I just finished reading a book about King William's War, which is what Americans call the fighting between the British and the French (plus settlers and Indian allies) that broke out after the Glorious Revolution of 1688.
This was a very important event in North American history, setting the pattern followed by all the other North American wars down to 1763. The events of that war kept happening over and over: the British, egged on by New Englanders, kept repeating its siege of Quebec; armies marched over and over down the same roads, boated along the same lakes and rivers, besieged the same forts and fought battles in the same places.
But what I learned from this book that stays with me is that besides fighting on the St. Lawrence, the Mohawk, the Hudson, the St. Johns, Lake Champlain, Lake Ontario, Lake Erie, and the Gulf of Maine, the British and French also fought each other on Hudson Bay.
Imagine: this vast, cold body of water, its only entrance blocked by ice as much as ten months a year, thousands of miles from Europe at the end of a horrifically dangerous voyage that claimed uncounted mariners; I marvel that anyone sailed there, let alone fought a war there. But fight they did.
The Bay's history with Europeans started badly. The first Europeans to see it sailed with Henry Hudson, an Englishman who was then in the pay of the Dutch. They worked their way around the southern coast of Greenland past Baffin Island and into the Hudson Strait – really, the man certainly named a lot of stuff after himself – searching like so many others for the Northwest Passage. Instead they found a vast inland sea. By the time they reached the southern shore it was too late in the season to sail back, so they were trapped by the ice. They wintered over on the shores of James Bay, surviving by bartering with nearby Indians. When the ice finally broke up in the spring Hudson wanted to go on exploring, but his crew had had enough. They mutinied, left Hudson and a couple of loyalists floating on a small boat, and sailed back to Europe.
No one knows the fate of Hudson or the crew members stranded with him, but historians see no evidence that they survived for long afterwards.

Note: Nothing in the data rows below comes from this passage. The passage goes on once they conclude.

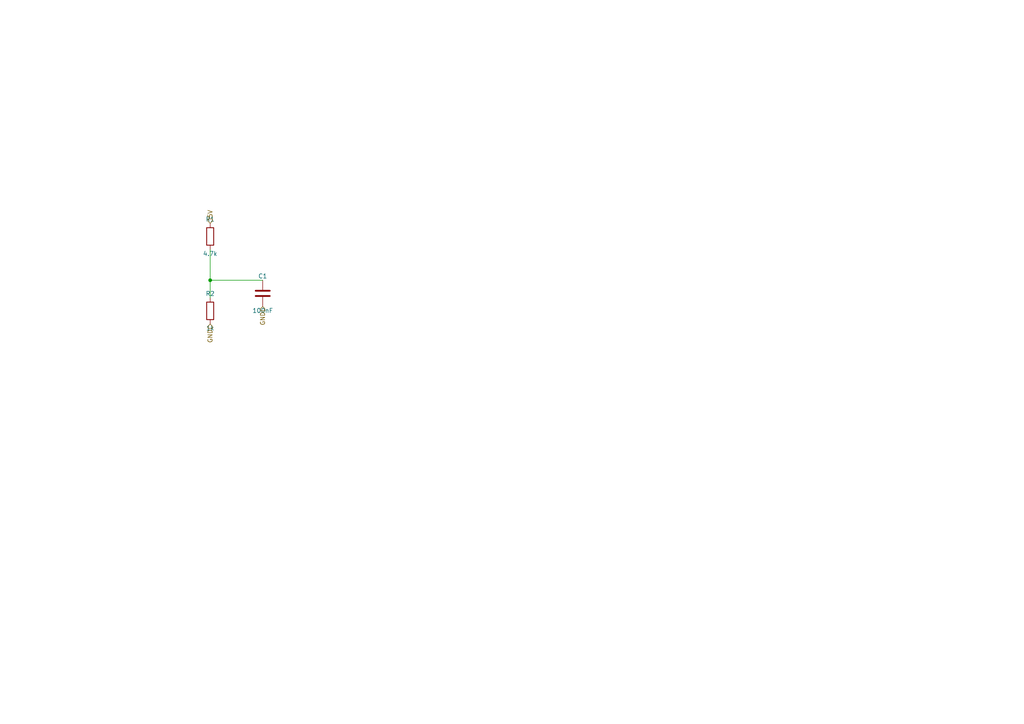
<source format=kicad_sch>
(kicad_sch
	(version 20250114)
	(generator "eeschema")
	(generator_version "9.0")
	(uuid "bf422d3c-ed0d-44bd-9289-e11a2540ea7d")
	(paper "A4")
	(title_block
		(title "resistor_divider")
		(date "2025-07-26")
		(company "Circuit-Synth")
	)
	
	(junction
		(at 60.96 81.28)
		(diameter 0)
		(color 0 0 0 0)
		(uuid "ed630dd3-1ded-4493-a1b8-080e9e5e0bb4")
	)
	(wire
		(pts
			(xy 60.96 81.28) (xy 60.96 72.39)
		)
		(stroke
			(width 0)
			(type default)
		)
		(uuid "08a00610-d79c-479d-905a-eb7e130dcafa")
	)
	(wire
		(pts
			(xy 76.2 81.28) (xy 60.96 81.28)
		)
		(stroke
			(width 0)
			(type default)
		)
		(uuid "4872689d-b3d4-4c24-8042-c67e0596246e")
	)
	(wire
		(pts
			(xy 60.96 81.28) (xy 60.96 86.36)
		)
		(stroke
			(width 0)
			(type default)
		)
		(uuid "6c6d517f-1487-4f2a-a63f-81b20e6f390c")
	)
	(hierarchical_label "5V"
		(shape input)
		(at 60.96 64.77 90)
		(effects
			(font
				(size 1.27 1.27)
			)
			(justify left)
		)
		(uuid "0e08ecda-1ed7-4cd0-96ba-51a98f03cdd5")
	)
	(hierarchical_label "GND"
		(shape input)
		(at 60.96 93.98 270)
		(effects
			(font
				(size 1.27 1.27)
			)
			(justify right)
		)
		(uuid "4770f8f6-801d-4ecf-bd06-e5b357f16f9e")
	)
	(hierarchical_label "GND"
		(shape input)
		(at 76.2 88.9 270)
		(effects
			(font
				(size 1.27 1.27)
			)
			(justify right)
		)
		(uuid "8d6baa88-cb7b-49f8-a9c3-b344579ca314")
	)
	(symbol
		(lib_id "Device:R")
		(at 60.96 90.17 0)
		(unit 1)
		(exclude_from_sim no)
		(in_bom yes)
		(on_board yes)
		(dnp no)
		(uuid "39a44672-40d2-4623-9859-2afae299f9d1")
		(property "Reference" "R2"
			(at 60.96 85.17 0)
			(effects
				(font
					(size 1.27 1.27)
				)
			)
		)
		(property "Value" "1k"
			(at 60.96 95.17 0)
			(effects
				(font
					(size 1.27 1.27)
				)
			)
		)
		(property "Footprint" "Resistor_SMD:R_0603_1608Metric"
			(at 60.96 100.17 0)
			(effects
				(font
					(size 1.27 1.27)
				)
				(hide yes)
			)
		)
		(property "Datasheet" ""
			(at 60.96 90.17 0)
			(effects
				(font
					(size 1.27 1.27)
				)
			)
		)
		(property "Description" ""
			(at 60.96 90.17 0)
			(effects
				(font
					(size 1.27 1.27)
				)
			)
		)
		(pin "1"
			(uuid "e7e67bf4-d72d-4ee4-a704-fb4f8ade1e8e")
		)
		(pin "2"
			(uuid "b0a82f93-697e-41bf-b815-9b1d95f80772")
		)
		(instances
			(project "python_generated_reference_design"
				(path "/090c2e97-1b39-4ce2-a8e2-7c82eb1d5b33/9dc51fe2-5b74-4dc5-925d-ec0371140177"
					(reference "R2")
					(unit 1)
				)
			)
		)
	)
	(symbol
		(lib_id "Device:C")
		(at 76.2 85.09 0)
		(unit 1)
		(exclude_from_sim no)
		(in_bom yes)
		(on_board yes)
		(dnp no)
		(uuid "4887b2df-8b1c-4df8-8b61-3b4fd408dc28")
		(property "Reference" "C1"
			(at 76.2 80.09 0)
			(effects
				(font
					(size 1.27 1.27)
				)
			)
		)
		(property "Value" "100nF"
			(at 76.2 90.09 0)
			(effects
				(font
					(size 1.27 1.27)
				)
			)
		)
		(property "Footprint" "Capacitor_SMD:C_0603_1608Metric"
			(at 76.2 95.09 0)
			(effects
				(font
					(size 1.27 1.27)
				)
				(hide yes)
			)
		)
		(property "Datasheet" ""
			(at 76.2 85.09 0)
			(effects
				(font
					(size 1.27 1.27)
				)
			)
		)
		(property "Description" ""
			(at 76.2 85.09 0)
			(effects
				(font
					(size 1.27 1.27)
				)
			)
		)
		(pin "1"
			(uuid "b8ffdfa5-e935-41fd-91c9-e7fb326e66dc")
		)
		(pin "2"
			(uuid "9822fb40-454d-43f4-8d62-b70c10132ee3")
		)
		(instances
			(project "python_generated_reference_design"
				(path "/090c2e97-1b39-4ce2-a8e2-7c82eb1d5b33/9dc51fe2-5b74-4dc5-925d-ec0371140177"
					(reference "C1")
					(unit 1)
				)
			)
		)
	)
	(symbol
		(lib_id "Device:R")
		(at 60.96 68.58 0)
		(unit 1)
		(exclude_from_sim no)
		(in_bom yes)
		(on_board yes)
		(dnp no)
		(uuid "a865e6f0-32dd-4f58-8003-0c76cafd826b")
		(property "Reference" "R1"
			(at 60.96 63.58 0)
			(effects
				(font
					(size 1.27 1.27)
				)
			)
		)
		(property "Value" "4.7k"
			(at 60.96 73.58 0)
			(effects
				(font
					(size 1.27 1.27)
				)
			)
		)
		(property "Footprint" "Resistor_SMD:R_0603_1608Metric"
			(at 60.96 78.58 0)
			(effects
				(font
					(size 1.27 1.27)
				)
				(hide yes)
			)
		)
		(property "Datasheet" ""
			(at 60.96 68.58 0)
			(effects
				(font
					(size 1.27 1.27)
				)
			)
		)
		(property "Description" ""
			(at 60.96 68.58 0)
			(effects
				(font
					(size 1.27 1.27)
				)
			)
		)
		(pin "2"
			(uuid "39f0b285-7219-4c62-84e8-6840d3e78f78")
		)
		(pin "1"
			(uuid "ea4e9990-07b4-49c7-a5e8-0fdb90a8a1c6")
		)
		(instances
			(project "python_generated_reference_design"
				(path "/090c2e97-1b39-4ce2-a8e2-7c82eb1d5b33/9dc51fe2-5b74-4dc5-925d-ec0371140177"
					(reference "R1")
					(unit 1)
				)
			)
		)
	)
	(sheet_instances
		(path "/"
			(page "1")
		)
	)
	(embedded_fonts no)
)

</source>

Nobody was eager to follow in Hudson's wake, so few Europeans saw the Bay for the next fifty years.
Then around 1660 a pair of resourceful French traders, Pierre-Esprit Radisson and Médard Chouart, Sieur des Groseilliers, reached the Bay by canoe and discovered that the forests around it were a fabulous source of furs. They were unable to interest the French leadership in trading at the Bay because that would have disrupted the carefully constructed network of alliances with Indian tribes closer at hand. So Radisson and Groseilliers turned to the English. They raised money, much of it in Boston, for a voyage in 1663 that brought back a load of valuable furs. This got them first arrested for unlicensed trading and then ushered into the company of royal favorites to discuss schemes to exploit their discovery. Those favorites financed a single ship called the Nonsuch to make the journey, in 1668. That voyage was so profitable that its backers quickly formed a company to make regular journeys, The Governor and Company of Adventurers of England trading into Hudson's Bay.
The first governor of the company was Prince Rupert, a close associate of the king, and not surprisingly the company received a royal monopoly on trade to the whole region that drained into the Bay.
After the Company built tradings posts on the Bay the French finally responded, sending their own expeditions to drive out the English. A weird sort of war ensued, weird partly because it took two years for news from the Bay to reach London or Paris, be considered the Royal Council, and a new expedition be fitted out to go forth and carry out the crown's decisions. So one side would send a force to take over the half a dozen trading posts that had been established around the Bay, and then two years later the other side would respond and take them back, and so on.
The most exciting part of this long, slow war, was a naval fight known as the Battle of Hudson Bay, when a French warship commanded by Captain Pierre Le Moyne d'Iberville defeated an English squadron commanded by Captain John Fletcher. D'Iberville commanded the Pelican, a warship of 44 guns that had been part of a force of three ships. The other two had gotten lost in fog and ice, but D'Iberville pressed on alone, eventually coming up alone against Fletcher's three ships. The Pelican and Fletcher's flagship, the Hampshire, which carried 50 guns, traded close-range broadsides. The Pelican seemed to be getting the worst of it, and Captain Fletcher demanded that D'Iberville surrender, but D'Iberville refused. Legend has it that Fletcher was raising a glass of wine to toast D'Iberville's bravery when a shot from the Pélican struck Hampshire's powder magazine; the Hampshire exploded and quickly sank, putting a fatal end to Fletcher's toasting.
This northern war ended in an English victory. In the 1713 Treaty of Utrecht France the right of the Hudson's Bay Company to all the land granted in its charter, a vast region that eventually became a third of Canada.
A replica of D'Iberville's Pelican
Once again I marvel at the fantastic greed and energy of our species. In search of great rewards we will go anywhere and do anything, if necessary fighting and killing and dying at the far end of the planet. If only our wisdom came anywhere close to our daring.